Exercise:
In the material below, list every line carrying the string "Первый".
··· Records for this task ···
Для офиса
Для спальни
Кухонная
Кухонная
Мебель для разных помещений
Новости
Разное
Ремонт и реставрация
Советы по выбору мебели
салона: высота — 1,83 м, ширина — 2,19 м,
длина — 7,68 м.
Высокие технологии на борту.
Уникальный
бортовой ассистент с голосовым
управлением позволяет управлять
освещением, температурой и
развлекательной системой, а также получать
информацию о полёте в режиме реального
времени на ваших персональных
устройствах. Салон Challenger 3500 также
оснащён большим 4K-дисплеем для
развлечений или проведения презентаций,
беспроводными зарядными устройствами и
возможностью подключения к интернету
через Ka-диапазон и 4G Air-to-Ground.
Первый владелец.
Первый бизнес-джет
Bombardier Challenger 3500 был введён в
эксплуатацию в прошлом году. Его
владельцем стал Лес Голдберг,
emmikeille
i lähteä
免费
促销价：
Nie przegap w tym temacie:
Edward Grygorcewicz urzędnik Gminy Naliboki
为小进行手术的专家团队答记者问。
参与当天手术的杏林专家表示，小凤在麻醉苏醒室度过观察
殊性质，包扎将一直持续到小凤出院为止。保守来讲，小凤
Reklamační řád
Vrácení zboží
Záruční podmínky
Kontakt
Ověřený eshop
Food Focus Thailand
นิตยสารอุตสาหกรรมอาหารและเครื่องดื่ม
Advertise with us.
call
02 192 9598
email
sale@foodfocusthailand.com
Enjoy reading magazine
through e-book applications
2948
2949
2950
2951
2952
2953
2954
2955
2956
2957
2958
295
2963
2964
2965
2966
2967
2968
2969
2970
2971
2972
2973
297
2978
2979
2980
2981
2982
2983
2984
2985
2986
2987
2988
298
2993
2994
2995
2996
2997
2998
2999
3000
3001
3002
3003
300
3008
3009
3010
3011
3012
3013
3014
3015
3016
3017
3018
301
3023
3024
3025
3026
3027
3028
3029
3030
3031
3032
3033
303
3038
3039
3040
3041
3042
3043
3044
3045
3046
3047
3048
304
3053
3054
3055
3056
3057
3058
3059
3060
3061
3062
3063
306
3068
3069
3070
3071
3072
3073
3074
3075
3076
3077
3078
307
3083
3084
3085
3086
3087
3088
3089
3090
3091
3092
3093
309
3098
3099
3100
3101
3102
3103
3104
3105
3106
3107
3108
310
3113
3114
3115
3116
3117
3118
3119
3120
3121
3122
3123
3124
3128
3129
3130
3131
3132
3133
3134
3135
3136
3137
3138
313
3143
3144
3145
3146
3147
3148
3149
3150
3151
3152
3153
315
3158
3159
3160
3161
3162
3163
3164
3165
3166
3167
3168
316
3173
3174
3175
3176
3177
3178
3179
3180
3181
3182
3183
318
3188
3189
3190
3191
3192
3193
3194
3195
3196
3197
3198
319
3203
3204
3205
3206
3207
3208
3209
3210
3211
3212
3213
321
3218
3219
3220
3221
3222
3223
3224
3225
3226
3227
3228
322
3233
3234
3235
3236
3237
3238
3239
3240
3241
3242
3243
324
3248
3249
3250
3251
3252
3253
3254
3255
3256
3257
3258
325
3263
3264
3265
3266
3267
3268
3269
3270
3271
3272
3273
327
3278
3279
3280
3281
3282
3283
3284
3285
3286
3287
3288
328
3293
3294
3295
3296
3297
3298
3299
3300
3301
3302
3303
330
···
Response area:
Первый владелец.
Первый бизнес-джет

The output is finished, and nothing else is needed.